*ASSIGNMENT:*
Rewrite the lines below, replacing every "series" with "data set" and changing nothing else. Leave the pictures out.
─── DATA TO PROCESS ───
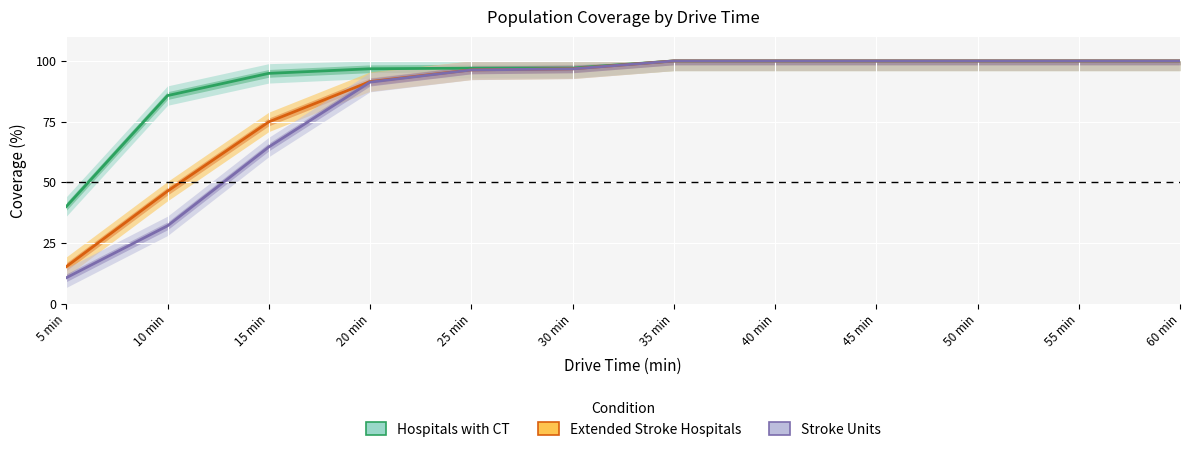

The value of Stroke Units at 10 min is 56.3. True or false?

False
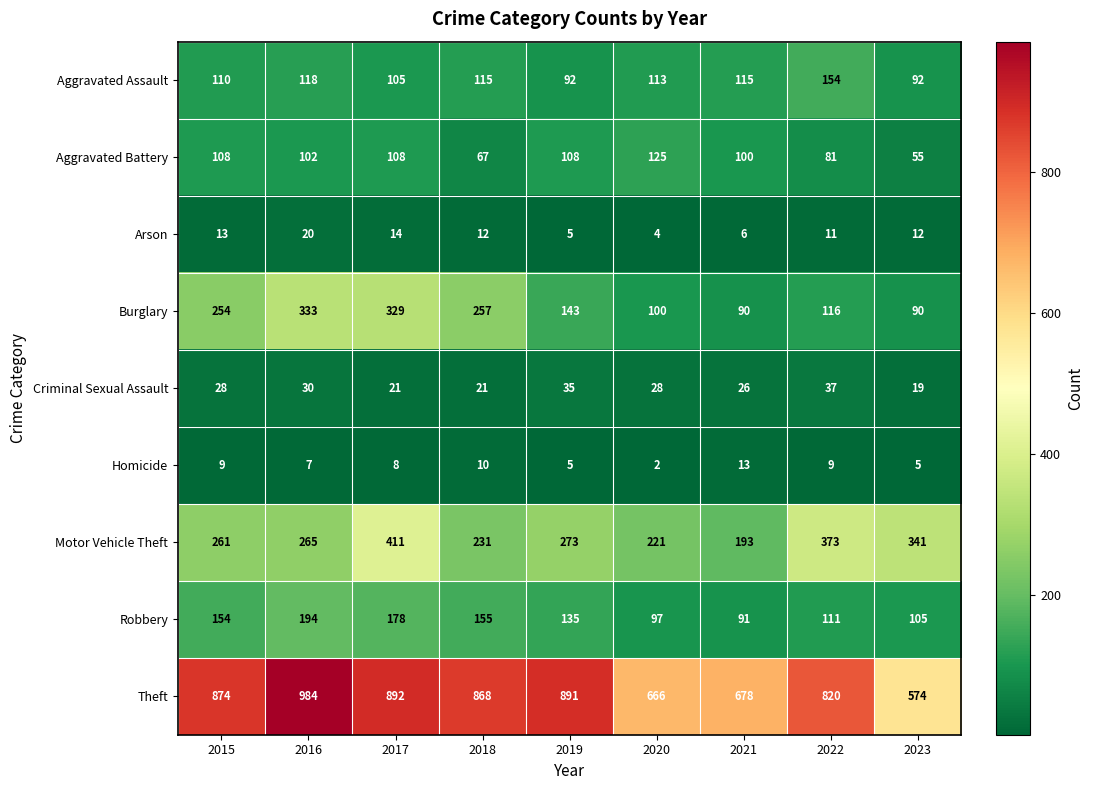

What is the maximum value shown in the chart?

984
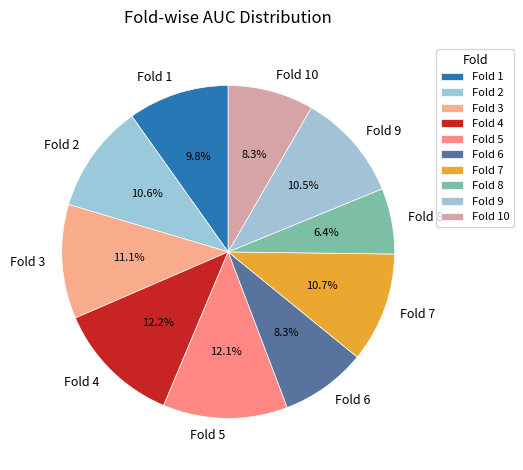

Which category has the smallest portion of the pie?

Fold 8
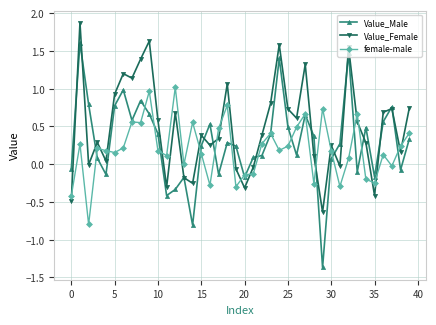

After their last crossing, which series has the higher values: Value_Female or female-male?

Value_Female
───
*RESULT:*
The value of Stroke Units at 10 min is 56.3. True or false?

False

What is the maximum value shown in the chart?

984

Which category has the smallest portion of the pie?

Fold 8

After their last crossing, which data set has the higher values: Value_Female or female-male?

Value_Female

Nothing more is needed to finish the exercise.